Pneumonia in a Snail Cornu aspersum (Gastropoda, Pulmonata)

Research Article

Austin J Vet Sci & Anim Husb. 2015; 2(3): 1018.

Pneumonia in a Snail Cornu aspersum (Gastropoda, Pulmonata)

P Zwart*

Department of Veterinary Pathology, Yalelaan 1, 3584 CL, UTRECHT, Netherlands

*Corresponding author: JP Zwart, Department of Veterinary Pathology, Yalelaan 1, 3584 CL, UTRECHT, Netherlands

Received: May 07, 2015; Accepted: December 28, 2015; Published: December 31, 2015

Abstract

The larger part of the shell in a garden snail (Cornu aspersum) had been eaten away by mice, thus exposing the lung. This has most probably, affected the main pulmonary blood vessels running over the dorsal surface of the lung. The alveolar walls had atrophied, mimicking alveolar emphysema. Many blood capillaries were open. In consequence blood had floated in the alveolar spaces. Gas exchange was severely hampered. Inflammatory reactions were minimal.

Introduction

The garden snail (Cornu aspersum; earlier Helix aspersa) has a spherical shape with the larger diameter of the shell to range from 25 to 40mm and the height from 25 to 35mm. It originates from the Mediterranean region where the snails have been cultivated as food by the romans. During the conquest of Europe roman soldiers carried the snails as a start for their helicicultures. It is a very adaptive species and has since spontaneously invaded the Western part of Europe up to Sweden and even into Finland [1]. In addition deliberate and accidental anthropochorus activity has led to a worldwide spread. It feeds on a wide variety of crops and ornamentals and therefore is locally considered as a pest.

The bigger variety of the garden snail (C. a. magna) is almost equal in size to the edible snail (H. pomatia) in addition it lays more eggs. These two characteristics make the garden snail a preferred object for cultivation as a delicacy. Research has revealed a number of bacteria and helminths inhabiting the intestine and the hepatopancreas [2]. In breeding systems pathogenic bacteria have been isolated [3]. The lung mite Riccardoella limacum is widely spread and may damage the lungs [4]. The garden snail is also known as an intermediate host for Trematodes and Nematodes which have zoonotic potencies [5].
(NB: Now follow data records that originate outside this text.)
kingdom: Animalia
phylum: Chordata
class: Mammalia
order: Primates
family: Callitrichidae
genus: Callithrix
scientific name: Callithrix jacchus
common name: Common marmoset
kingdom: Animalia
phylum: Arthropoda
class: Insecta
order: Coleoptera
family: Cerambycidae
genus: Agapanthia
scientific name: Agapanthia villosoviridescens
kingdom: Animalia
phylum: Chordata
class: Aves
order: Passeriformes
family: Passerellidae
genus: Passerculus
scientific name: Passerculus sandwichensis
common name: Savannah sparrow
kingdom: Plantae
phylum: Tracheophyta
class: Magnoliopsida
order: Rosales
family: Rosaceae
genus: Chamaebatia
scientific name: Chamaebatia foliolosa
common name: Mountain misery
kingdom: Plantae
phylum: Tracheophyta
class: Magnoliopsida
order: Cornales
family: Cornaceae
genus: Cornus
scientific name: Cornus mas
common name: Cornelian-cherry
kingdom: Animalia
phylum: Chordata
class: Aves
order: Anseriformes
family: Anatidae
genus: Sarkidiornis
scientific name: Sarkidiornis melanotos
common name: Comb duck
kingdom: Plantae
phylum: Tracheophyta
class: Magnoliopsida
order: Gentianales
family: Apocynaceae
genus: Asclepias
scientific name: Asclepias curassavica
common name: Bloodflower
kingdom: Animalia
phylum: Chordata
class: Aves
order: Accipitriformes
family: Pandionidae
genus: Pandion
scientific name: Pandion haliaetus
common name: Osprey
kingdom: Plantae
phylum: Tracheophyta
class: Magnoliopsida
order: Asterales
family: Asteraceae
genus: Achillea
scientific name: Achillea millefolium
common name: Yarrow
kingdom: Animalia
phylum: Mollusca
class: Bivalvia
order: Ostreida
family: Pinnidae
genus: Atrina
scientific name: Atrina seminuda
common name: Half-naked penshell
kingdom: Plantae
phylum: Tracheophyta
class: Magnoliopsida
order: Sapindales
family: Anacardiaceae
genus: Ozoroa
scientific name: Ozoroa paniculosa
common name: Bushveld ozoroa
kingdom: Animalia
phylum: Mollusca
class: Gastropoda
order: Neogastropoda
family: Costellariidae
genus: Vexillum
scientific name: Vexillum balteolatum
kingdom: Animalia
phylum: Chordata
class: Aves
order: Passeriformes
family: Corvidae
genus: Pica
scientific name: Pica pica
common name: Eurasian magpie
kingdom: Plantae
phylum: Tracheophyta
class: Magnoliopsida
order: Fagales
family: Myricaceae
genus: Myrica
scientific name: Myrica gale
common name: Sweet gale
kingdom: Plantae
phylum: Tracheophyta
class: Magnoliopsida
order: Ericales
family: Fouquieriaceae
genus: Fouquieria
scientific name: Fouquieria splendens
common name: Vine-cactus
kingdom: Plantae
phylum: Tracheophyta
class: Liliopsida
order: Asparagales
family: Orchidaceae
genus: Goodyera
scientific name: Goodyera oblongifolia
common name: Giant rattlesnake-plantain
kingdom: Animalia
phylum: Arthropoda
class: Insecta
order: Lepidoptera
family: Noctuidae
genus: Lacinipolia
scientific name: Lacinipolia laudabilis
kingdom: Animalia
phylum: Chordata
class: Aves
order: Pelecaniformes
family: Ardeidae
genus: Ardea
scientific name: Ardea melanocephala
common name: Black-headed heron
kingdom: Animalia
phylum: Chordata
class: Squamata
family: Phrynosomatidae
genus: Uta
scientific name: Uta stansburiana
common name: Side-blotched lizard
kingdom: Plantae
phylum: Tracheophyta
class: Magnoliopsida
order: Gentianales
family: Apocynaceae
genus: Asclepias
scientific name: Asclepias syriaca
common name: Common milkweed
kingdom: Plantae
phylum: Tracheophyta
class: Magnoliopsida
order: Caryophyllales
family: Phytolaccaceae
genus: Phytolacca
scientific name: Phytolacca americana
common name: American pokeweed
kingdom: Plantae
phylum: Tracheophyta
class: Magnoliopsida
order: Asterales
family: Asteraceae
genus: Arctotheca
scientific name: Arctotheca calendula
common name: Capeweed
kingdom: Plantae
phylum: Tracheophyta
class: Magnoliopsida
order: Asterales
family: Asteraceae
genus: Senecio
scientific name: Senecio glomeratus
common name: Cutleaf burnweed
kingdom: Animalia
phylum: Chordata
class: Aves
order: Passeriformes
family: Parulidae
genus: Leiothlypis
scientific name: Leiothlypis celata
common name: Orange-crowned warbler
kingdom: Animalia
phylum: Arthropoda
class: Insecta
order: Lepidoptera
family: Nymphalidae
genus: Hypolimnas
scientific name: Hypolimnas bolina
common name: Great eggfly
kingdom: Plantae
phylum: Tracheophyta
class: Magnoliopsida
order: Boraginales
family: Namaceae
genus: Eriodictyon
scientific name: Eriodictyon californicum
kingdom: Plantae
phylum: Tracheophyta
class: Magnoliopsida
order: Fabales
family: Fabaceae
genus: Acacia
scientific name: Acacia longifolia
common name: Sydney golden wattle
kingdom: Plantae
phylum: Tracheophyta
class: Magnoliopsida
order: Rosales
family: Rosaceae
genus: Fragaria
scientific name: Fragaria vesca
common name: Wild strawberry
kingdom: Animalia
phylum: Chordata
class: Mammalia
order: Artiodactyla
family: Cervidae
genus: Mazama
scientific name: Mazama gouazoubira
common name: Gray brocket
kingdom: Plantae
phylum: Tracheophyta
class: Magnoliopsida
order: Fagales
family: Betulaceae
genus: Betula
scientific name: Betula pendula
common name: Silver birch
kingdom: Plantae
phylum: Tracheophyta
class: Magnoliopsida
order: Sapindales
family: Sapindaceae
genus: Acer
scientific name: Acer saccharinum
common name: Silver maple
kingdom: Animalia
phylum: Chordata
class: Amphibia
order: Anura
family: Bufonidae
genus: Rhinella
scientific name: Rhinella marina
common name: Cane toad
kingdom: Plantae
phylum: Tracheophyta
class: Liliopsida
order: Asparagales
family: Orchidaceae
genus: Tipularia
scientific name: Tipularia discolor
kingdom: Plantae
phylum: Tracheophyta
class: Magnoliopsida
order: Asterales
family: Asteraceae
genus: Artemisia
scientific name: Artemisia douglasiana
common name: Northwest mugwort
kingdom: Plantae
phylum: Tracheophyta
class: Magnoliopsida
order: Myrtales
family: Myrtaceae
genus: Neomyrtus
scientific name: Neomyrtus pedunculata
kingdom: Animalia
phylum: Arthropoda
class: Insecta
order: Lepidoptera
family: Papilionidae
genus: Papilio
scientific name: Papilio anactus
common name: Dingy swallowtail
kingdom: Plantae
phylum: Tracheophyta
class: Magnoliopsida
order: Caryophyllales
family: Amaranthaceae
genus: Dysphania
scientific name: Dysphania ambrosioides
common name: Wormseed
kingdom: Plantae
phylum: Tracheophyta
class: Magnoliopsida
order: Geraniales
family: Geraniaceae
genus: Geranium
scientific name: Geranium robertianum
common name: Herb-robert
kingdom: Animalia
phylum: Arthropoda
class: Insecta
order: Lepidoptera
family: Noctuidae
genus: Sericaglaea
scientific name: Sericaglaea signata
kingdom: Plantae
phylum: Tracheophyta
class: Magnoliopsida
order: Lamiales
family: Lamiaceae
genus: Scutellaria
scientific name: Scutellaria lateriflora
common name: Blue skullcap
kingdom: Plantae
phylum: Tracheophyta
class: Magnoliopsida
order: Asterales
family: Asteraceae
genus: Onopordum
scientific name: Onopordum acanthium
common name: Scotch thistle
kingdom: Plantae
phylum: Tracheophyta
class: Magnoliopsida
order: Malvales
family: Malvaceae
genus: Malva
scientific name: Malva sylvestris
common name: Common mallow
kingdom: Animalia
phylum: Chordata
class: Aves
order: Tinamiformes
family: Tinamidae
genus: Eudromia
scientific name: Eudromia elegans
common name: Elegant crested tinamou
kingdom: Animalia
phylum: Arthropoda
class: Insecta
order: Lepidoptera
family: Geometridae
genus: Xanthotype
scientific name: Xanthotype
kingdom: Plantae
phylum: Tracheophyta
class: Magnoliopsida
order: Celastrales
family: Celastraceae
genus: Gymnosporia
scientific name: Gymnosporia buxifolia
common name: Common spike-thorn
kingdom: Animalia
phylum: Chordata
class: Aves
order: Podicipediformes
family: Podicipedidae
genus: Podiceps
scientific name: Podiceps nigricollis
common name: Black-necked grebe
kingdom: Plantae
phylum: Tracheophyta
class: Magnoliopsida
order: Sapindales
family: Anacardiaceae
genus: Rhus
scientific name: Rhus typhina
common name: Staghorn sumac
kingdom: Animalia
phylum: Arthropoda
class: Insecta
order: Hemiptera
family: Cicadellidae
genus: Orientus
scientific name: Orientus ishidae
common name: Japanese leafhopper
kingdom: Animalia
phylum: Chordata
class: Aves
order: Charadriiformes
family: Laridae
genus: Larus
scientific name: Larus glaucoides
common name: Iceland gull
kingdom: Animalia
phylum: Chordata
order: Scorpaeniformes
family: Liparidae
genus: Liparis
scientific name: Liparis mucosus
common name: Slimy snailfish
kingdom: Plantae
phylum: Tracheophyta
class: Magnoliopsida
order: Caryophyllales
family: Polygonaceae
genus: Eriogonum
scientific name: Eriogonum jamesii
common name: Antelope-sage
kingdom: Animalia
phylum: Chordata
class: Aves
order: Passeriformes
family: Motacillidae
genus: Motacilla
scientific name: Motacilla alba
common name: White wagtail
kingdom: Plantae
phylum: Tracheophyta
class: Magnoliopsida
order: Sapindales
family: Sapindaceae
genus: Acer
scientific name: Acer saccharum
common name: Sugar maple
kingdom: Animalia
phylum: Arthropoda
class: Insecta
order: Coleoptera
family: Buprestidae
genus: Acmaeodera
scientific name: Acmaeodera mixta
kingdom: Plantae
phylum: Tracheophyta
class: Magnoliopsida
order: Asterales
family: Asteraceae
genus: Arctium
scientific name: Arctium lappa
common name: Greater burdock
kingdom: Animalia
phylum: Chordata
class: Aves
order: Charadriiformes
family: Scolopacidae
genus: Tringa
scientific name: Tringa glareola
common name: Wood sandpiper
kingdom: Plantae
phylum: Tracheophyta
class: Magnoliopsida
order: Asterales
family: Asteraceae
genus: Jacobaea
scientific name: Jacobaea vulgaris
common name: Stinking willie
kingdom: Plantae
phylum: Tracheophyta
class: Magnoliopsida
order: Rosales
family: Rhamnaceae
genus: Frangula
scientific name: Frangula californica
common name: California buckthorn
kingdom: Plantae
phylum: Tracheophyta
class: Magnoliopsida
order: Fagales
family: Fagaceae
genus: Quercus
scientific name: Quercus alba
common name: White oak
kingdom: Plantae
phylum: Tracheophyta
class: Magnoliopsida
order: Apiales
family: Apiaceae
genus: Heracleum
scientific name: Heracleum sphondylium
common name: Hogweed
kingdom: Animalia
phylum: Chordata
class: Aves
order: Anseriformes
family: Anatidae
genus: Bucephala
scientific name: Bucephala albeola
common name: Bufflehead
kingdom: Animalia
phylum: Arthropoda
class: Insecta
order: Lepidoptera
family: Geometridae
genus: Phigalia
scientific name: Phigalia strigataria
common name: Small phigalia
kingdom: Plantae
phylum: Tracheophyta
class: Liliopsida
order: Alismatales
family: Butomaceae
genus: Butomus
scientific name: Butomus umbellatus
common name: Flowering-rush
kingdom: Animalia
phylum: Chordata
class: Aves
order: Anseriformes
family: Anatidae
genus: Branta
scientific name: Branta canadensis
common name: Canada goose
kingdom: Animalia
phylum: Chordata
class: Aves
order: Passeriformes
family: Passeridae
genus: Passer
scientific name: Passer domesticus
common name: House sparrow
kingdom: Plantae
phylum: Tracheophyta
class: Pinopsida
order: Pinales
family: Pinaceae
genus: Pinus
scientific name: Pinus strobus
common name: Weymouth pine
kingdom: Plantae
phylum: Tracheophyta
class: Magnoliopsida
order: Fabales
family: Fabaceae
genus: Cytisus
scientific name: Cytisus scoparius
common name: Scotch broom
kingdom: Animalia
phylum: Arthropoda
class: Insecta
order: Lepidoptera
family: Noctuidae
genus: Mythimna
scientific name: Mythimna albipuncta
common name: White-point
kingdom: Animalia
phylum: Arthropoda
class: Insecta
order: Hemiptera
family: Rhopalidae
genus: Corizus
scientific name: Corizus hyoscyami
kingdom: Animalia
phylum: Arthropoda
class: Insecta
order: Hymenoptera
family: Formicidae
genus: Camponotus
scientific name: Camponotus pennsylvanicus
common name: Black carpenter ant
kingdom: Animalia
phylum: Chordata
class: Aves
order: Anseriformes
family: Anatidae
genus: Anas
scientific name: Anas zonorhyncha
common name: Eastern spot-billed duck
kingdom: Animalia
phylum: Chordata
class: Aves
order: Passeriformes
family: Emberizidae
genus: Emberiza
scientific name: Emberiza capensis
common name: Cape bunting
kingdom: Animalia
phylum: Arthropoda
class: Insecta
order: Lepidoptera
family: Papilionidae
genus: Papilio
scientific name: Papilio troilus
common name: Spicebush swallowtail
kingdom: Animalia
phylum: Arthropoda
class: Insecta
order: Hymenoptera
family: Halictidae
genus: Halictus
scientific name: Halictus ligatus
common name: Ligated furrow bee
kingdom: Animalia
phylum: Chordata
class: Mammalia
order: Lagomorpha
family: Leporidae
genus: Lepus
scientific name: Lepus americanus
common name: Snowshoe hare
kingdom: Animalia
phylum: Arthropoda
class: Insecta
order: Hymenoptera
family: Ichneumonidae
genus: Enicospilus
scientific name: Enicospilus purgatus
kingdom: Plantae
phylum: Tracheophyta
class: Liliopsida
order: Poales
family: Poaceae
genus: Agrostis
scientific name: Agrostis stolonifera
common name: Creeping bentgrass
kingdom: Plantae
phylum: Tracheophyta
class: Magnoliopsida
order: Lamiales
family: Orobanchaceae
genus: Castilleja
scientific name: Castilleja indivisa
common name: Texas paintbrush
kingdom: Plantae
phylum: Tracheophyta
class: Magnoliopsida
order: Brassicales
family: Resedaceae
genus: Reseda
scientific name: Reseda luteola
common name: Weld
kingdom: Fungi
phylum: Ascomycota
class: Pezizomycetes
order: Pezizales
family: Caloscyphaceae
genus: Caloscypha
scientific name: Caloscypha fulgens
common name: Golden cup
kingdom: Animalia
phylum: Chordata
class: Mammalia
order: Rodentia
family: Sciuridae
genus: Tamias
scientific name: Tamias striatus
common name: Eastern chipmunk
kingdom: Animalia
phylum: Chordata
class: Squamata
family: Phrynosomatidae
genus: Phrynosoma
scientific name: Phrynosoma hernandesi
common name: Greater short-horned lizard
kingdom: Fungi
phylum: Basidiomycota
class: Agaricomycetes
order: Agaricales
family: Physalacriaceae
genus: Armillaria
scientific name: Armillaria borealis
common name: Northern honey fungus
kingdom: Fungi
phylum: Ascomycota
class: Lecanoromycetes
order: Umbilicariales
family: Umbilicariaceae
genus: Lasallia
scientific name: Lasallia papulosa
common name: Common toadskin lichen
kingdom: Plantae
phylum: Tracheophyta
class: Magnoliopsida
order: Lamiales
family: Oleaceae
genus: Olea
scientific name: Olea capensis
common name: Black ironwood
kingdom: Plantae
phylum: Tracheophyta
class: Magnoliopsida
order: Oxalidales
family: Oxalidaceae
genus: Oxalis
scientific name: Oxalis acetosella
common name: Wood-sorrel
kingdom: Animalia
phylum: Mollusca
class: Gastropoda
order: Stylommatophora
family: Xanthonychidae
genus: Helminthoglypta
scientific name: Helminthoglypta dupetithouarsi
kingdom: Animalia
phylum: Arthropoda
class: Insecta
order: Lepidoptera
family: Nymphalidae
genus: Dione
To the best of my knowledge there is no information about pathology of the respiratory system in the garden snail. This prompted me to communicate a case of pneumonia in a garden snail.

Materials and Methods

The animal was humanely euthanized by intrahemocoelic injection of 0,1ml T61 (Bayer). It was fixed in toto in 10% neutral formalin over 72hours. Decalcification was in formic acid (Kristensen’s solution). The procedure reduced the shell to a thin film. The specimen was cut longitudinally into 4 slides of ± 3mm thickness. These were embedded in paraffin. For histology slides were cut at 4μm, stained with H&E and mounted in Eukitt (Sigma). For comparison, a normal lung was derived from an archived C. aspersum, which had been processed identically. The nomenclature of anatomical structures was found to be incomplete. Thus I choose to use names derived from comparable structures and pathologies in mammals.

The patient

The specimen was found around noon, fully exposed in a private garden in the Netherlands. It was seriously damaged. The periostacum (the shell) failed from the top down to about halfway. The exposed surface was smooth, without signs of bites of ruptures. Respiration was laborious. At expiration greyish mucous fluid appeared in the pneumostoma (the respiratory opening). It made an impression as though the animal was in major problems.

Histopathology

The lung of the patient showed extensive lesions. Blood vessels bordering the dorsal periphery of the lung were dilated and filled with blood. The alveolar walls carrying the capillaries often were markedly reduced in number, leaving larger spaces. The remaining alveolar walls appeared as widely separated, small, short projections originating from the periphery of the lung. Only a few crossed over to the other side of the lung. A loss of at least 80 % of the alveolar walls was estimated. The alveoli were filled with vaguely eosinophilic clouds of proteinaceous material. This material revealed a fine network of short threads. Knobs, indicating fibrin fibres, were not recognized. Widely scattered globules surrounded the clouds. The larger proportion of the globules had a roundish shape, were homogenous and markedly eosinophilic. The diameter varied between ± 3 and 12μm. Some globules were larger. The latter showed an interrupted rim and a fragmented centre as though they were disintegrating. Small groups of eosinophilic haemocytes had accumulated between the propria of the alveolar walls and the blood capillaries Blood vessels along the periphery of the lung were dilated. The alveolar walls were seriously damaged. In comparison to the normal situation Figure 1, they were locally broadened by a central accumulation of homogenous eosinophilic material identical to the blood in the atrium of the heart. Most probably these were dilatations of blood vessels. Locally, the blood capillaries were lifted from the alveolar wall by accumulations of round to oval haemocytes (Figure 2). Necrosis was absent in or around these accumulations.